Marie-Victoire Lemoine was a French classicist painter.
Born in Paris, Marie-Victoire Lemoine was the eldest daughter of Charles Lemoine and Marie-Anne Rousselle. Her sisters, Marie-Denise Villers and Marie-Élisabeth Gabiou, also became painters. However, unlike her sisters, she remained unmarried and became one of the few women in contemporary art that made a living through painting.
She was a student of François-Guillaume Ménageot in the early 1770s, with whom she lived and worked in a house acquired by the art dealer Jean-Baptiste-Pierre Lebrun, next to the studio of Élisabeth-Louise Vigée-Le Brun (1755–1842), France's leading woman painter.

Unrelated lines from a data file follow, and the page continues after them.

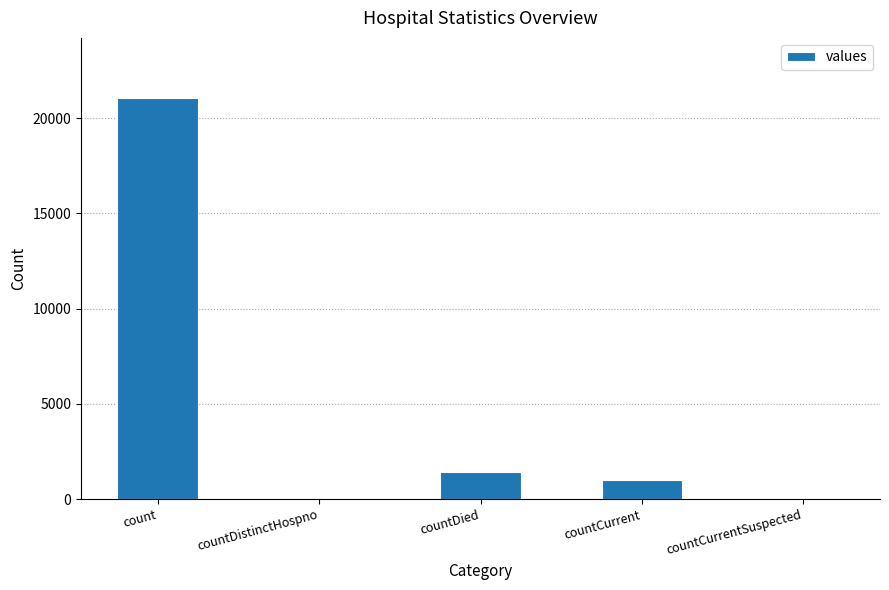

Approximately how many times larger is the value at countCurrent compared to countDied?

0.7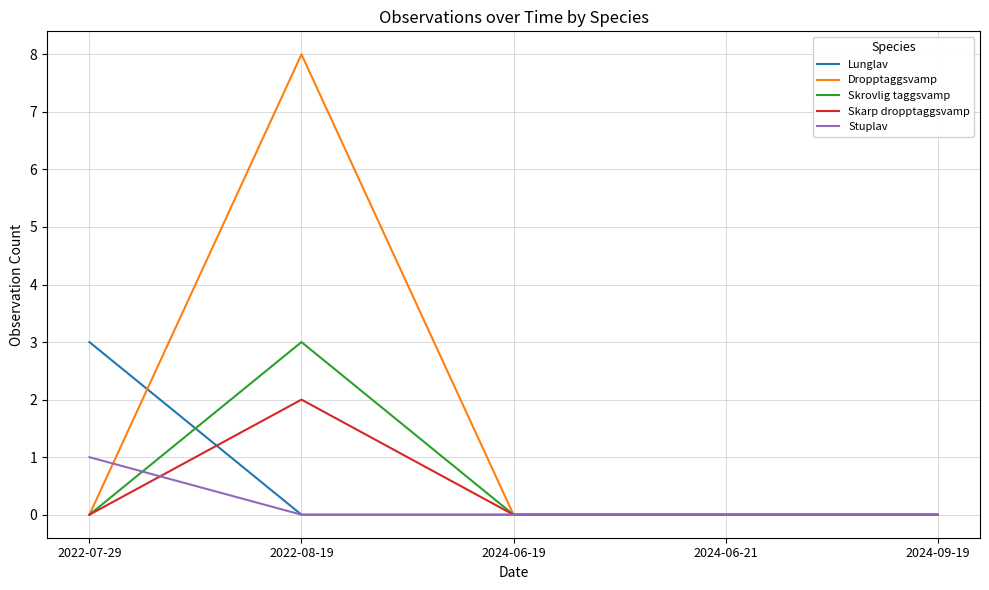

What are all the series names shown in the legend?

Lunglav, Dropptaggsvamp, Skrovlig taggsvamp, Skarp dropptaggsvamp, Stuplav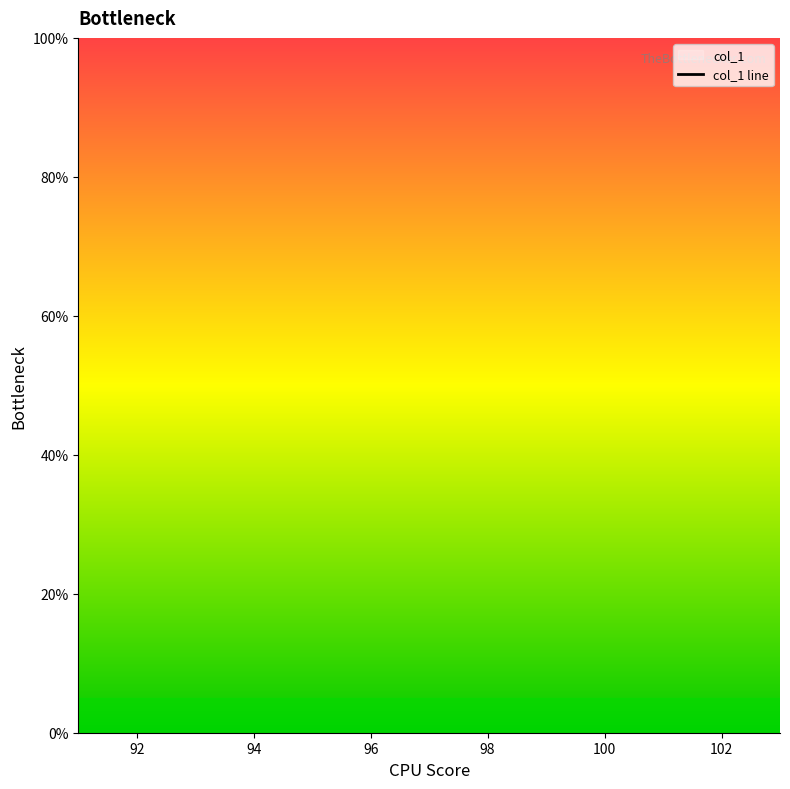

Which has a higher value, 98 or 92?

92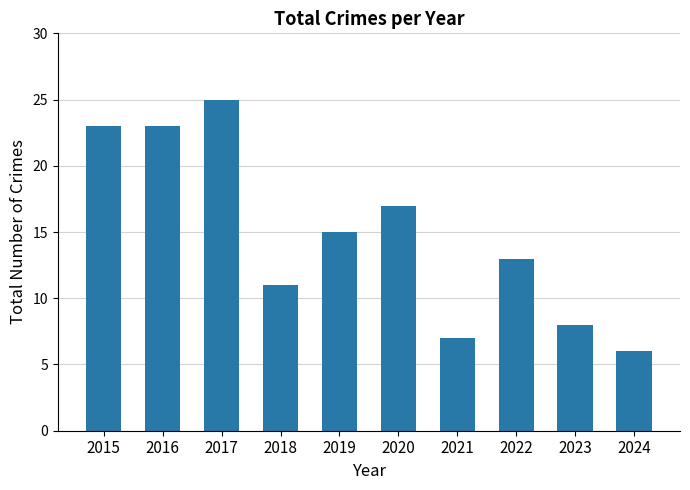

What is the value of the 5th bar from the left?

15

From 1779, Marie-Victoire Lemoine lived in her parents' home until she moved in with her sister Marie-Elisabeth, where she remained even after her sister's death. She died six years after her last exhibition, aged sixty-six.

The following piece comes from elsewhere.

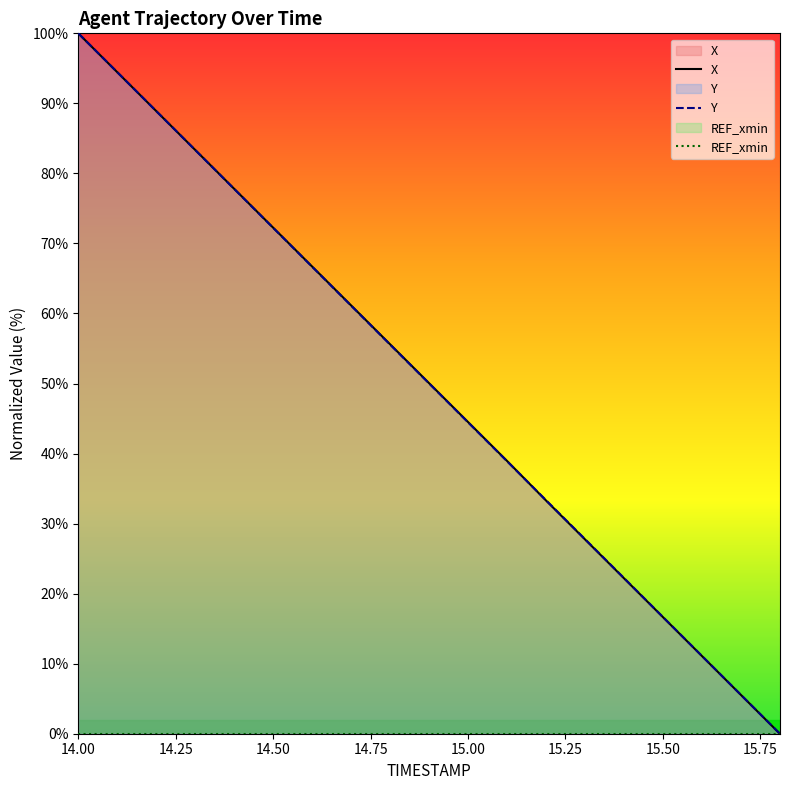

True or false: REF_xmin and Y intersect in this chart.

False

Marie-Victoire Lemoine mainly painted portraits, miniatures, and genre scenes. She took part in numerous Salons, for example Pahin de la Blancherie's Salon de Correspondance in 1779, where she exhibited a portrait of the Princess Lamballe (57 x 45 cm). Following this salon, she continued to display her works of art to the public in the salons of 1796, 1798, 1799, 1802, 1804 and 1814.